The breath she had held she now let go in a small sigh. She closed her eyes briefly. The timbre of her voice was that of a young woman turning from the open grave. ‘All right,’ she said, ‘all right.’ And then, ‘At least you’re honest. I suppose it’s the only virtue you have left.’

 

‘I have one more. I love you, Emily.’

 

She moved suddenly into the yellow light, her glossy black hair reflecting the light and her green eyes flashing. ‘Stop saying that. I despise falsity. How can you say you love me, and how can I believe it? How can you pretend romance with one woman, and hours later—or before, for all I know—possess and make love to another? What kind of person are you anyway?’

 

‘Emily, try to understand.’

 

‘I don’t want to understand that kind of perfidy.’

 

‘Try to hear me out, Emily. I have a right to my side of it.
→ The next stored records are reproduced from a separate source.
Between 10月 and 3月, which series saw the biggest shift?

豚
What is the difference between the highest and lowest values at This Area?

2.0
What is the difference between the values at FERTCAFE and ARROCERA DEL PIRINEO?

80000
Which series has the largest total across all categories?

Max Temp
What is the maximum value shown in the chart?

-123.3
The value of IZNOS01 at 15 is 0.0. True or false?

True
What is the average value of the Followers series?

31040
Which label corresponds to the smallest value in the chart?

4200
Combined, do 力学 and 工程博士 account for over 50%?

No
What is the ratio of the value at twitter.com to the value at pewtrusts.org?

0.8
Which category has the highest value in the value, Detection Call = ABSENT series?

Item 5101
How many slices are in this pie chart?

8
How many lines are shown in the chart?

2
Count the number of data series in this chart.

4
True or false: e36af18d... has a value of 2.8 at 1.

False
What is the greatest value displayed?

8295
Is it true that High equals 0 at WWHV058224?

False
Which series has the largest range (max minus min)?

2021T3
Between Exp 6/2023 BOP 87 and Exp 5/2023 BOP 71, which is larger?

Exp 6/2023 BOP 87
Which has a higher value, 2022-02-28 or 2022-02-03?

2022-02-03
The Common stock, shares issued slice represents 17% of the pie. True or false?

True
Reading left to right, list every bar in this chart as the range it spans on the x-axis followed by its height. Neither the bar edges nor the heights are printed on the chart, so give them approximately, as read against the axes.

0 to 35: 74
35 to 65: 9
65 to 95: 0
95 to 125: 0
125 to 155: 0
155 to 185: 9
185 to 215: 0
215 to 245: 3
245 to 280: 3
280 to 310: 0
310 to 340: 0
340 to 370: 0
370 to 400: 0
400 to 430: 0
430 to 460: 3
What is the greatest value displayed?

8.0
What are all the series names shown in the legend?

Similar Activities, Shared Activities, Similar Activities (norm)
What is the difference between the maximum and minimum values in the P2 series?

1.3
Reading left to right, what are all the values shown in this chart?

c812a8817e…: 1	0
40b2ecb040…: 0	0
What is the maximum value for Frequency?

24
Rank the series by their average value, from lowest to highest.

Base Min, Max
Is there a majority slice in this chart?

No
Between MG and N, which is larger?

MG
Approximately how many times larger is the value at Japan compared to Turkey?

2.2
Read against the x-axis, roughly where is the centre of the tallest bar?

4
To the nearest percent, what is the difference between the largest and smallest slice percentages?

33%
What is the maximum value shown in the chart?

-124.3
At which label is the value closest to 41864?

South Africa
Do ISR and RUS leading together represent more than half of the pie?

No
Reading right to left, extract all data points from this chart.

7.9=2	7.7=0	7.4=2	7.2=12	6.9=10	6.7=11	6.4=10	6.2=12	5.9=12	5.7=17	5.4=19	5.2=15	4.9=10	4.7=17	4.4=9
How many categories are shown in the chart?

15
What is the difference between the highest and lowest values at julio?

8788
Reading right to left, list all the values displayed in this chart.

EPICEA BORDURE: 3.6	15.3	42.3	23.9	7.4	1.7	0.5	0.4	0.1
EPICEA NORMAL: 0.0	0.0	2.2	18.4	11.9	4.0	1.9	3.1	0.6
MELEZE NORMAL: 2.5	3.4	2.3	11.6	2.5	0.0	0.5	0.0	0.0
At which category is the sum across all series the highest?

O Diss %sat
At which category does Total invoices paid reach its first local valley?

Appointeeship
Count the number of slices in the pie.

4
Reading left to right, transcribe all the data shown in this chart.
You gave Lee hers, to my detriment, and now be generous enough to give me mine.’ He collected his thoughts, and then spoke with frank urgency. ‘On the way to Stockholm—no, it was first in Copenhagen on a tour, and then on the Malmِ ferry—I met a pretty young Swedish girl, a good, decent girl, as good as you and more decent than I, but with standards somewhat different from our own. She never knew who I really was—doesn’t know to this day. I had merely met her, had drinks with her, and charming conversation, and that was all there was to it. Then, the evening of the banquet in the Royal Palace—remember?—when I became so drunk, and you had properly turned me away—well, after the banquet, there I was, plastered and floating in self-pity—Lee told you my condition in Miller’s Dam after Harriet died—so there I was, filled with guilts, loneliness, rejected—and I wanted someone to reassure me that I was a human being. Then, in my stupor, I thought of Lilly—not love or sex, because I was too far gone——I thought of a woman’s warmth—hadn’t thought of it for years, and I missed it—and then there was Lilly—that’s her name, Lilly Hedqvist—and impulsively I went to her, and without a word, a question, the slightest hesitation, she took me in, a stranger, foreigner, a nobody as far as she was concerned. She put me to bed, and I slept it off. When I woke up in the morning, I tried to sneak out and let her be, but she wouldn’t think of it. And so what happened—it just happened in a natural way.’

 

‘I don’t want to hear of your disgusting amorous conquests,’ said Emily with bitterness.

 

‘This was no conquest at all. I had a need to be wanted, and she had the gift of kindness. I don’t know what was in her mind, if anything. Maybe she sensed my emptiness, my defeatism—there I was, brought down by drink, and exhaustion, and too many years—and so she gave her love and restored my belief in life. If there is one other soul on earth who thinks you have some worth, then life is possible. When I left that morning, I had no planned thought of seeing her again. But then, soon, the need came—it was after another bad evening. I had been drinking heavily with a well-known Swedish writer, and he had some inside information about how I’d got the prize.’ He paused, considered, but then it did not matter. ‘He had evidence that I didn’t get the prize on merit, but because I was needed as a political pawn—my most popular novel was anti-Communist—and because I had so little that had been propping me up, this information shattered me. I wanted to go to you. But I was afraid of your own fragile sensitivity. So I went to Lilly because I had been there before and had come to believe she would not fail me. And she didn’t. That’s all there is to this great affair that Norberg goaded me into revealing—and I could kill myself for being so immature as to take her dare—but it was necessary, too. I won’t say more or less about Lilly than I believe is true. I have affection for her, respect and affection—why shouldn’t I have?—but what I have for you, Emily, is love.’